Dans ce livre, le narrateur est, surprise, un jeune juif rêvant de devenir un grand poète mais sans cesse perturbé dans son entreprise par les aléas de la vie quotidienne et, plus particulièrement, par le « Jeu préféré » de ses contemporains : l’amour. Toute ressemblance avec des faits réels étant bien sûr totalement volontaire.

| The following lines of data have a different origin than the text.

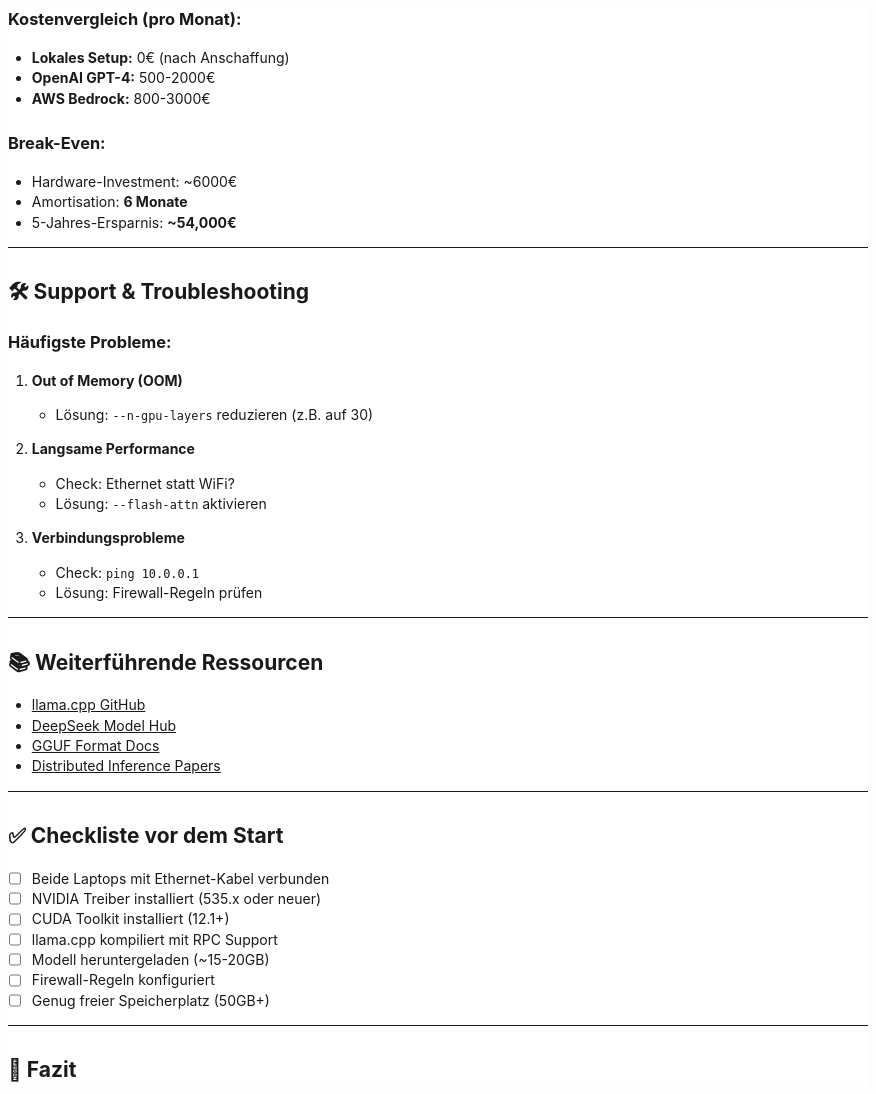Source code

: ### Kostenvergleich (pro Monat):
- **Lokales Setup:** 0€ (nach Anschaffung)
- **OpenAI GPT-4:** 500-2000€
- **AWS Bedrock:** 800-3000€

### Break-Even:
- Hardware-Investment: ~6000€
- Amortisation: **6 Monate**
- 5-Jahres-Ersparnis: **~54,000€**

---

## 🛠️ Support & Troubleshooting

### Häufigste Probleme:

1. **Out of Memory (OOM)**
   - Lösung: `--n-gpu-layers` reduzieren (z.B. auf 30)

2. **Langsame Performance**
   - Check: Ethernet statt WiFi?
   - Lösung: `--flash-attn` aktivieren

3. **Verbindungsprobleme**
   - Check: `ping 10.0.0.1`
   - Lösung: Firewall-Regeln prüfen

---

## 📚 Weiterführende Ressourcen

- [llama.cpp GitHub](https://github.com/ggerganov/llama.cpp)
- [DeepSeek Model Hub](https://huggingface.co/deepseek-ai)
- [GGUF Format Docs](https://github.com/ggerganov/ggml/blob/master/docs/gguf.md)
- [Distributed Inference Papers](https://arxiv.org/search/?query=distributed+llm)

---

## ✅ Checkliste vor dem Start

- [ ] Beide Laptops mit Ethernet-Kabel verbunden
- [ ] NVIDIA Treiber installiert (535.x oder neuer)
- [ ] CUDA Toolkit installiert (12.1+)
- [ ] llama.cpp kompiliert mit RPC Support
- [ ] Modell heruntergeladen (~15-20GB)
- [ ] Firewall-Regeln konfiguriert
- [ ] Genug freier Speicherplatz (50GB+)

---

## 🎉 Fazit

Et Cohen de nous narrer la lutte perpétuel du jeune homme entre l’amour et l’art, soit donc, d’une certaine manière, entre le corps et l’esprit. Une thématique pour le moins intéressante si l’on considère que dès 1963 et alors qu’il n’a encore que vingt-neuf ans, l’artiste est déjà hanté par l’image du poète reclus dans sa tour d’ivoire. Une conception de la poésie que l’ont peut ou non partager, mais qui en tout cas éclaire d’une manière différente la suite de sa carrière – puisqu’effectivement Leonard Cohen finira par se retirer de la civilisation. Intéressante également cette manière de rejeter en bloc le fameux « jeu favori » du titre… ce qui fait du texte un livre quasiment anti-hippie. Ecrire un livre allant a contrario de la philosophie hippie à son époque est en soit quelque chose d’exceptionnel. Là, Cohen va encore plus loin puisqu’il écrit carrément un livre anti-hippie avant l’heure, et avant même que le mot ait jamais été utilisé.

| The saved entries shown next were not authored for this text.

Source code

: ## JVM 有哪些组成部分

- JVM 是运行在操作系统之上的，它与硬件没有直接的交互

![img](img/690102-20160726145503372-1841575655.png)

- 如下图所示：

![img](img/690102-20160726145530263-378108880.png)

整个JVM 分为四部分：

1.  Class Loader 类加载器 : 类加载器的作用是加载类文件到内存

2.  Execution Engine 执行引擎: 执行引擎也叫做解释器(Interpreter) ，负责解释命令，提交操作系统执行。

Pour le reste, l’écriture imagée qui fit le succès de l’écrivain-chanteur est présente dès les premières pages. En revanche, la structure narrative laisse un peu à désirer, montrant de grosses facilités dans la construction du récit et dans la manière dont l’auteur assène son travail initiatique. C’est à l’évidence une œuvre de jeunesse, qui permet de mieux comprendre la personnalité secrète de Leonard Cohen mais qui, en soi, s’avère un texte beaucoup moins achevé que Beautiful Losers, véritable chef-d’œuvre publié trois ans plus tard (lequel devait être également son ultime roman). Les fans s’y retrouveront, pas de doute. En revanche le lecteur occasionnel qui n’a jamais été spécialement attiré par l’œuvre de Cohen passera probablement outre sans remords et sera sans doute nettement plus captivé par le merveilleux second livre susmentionné.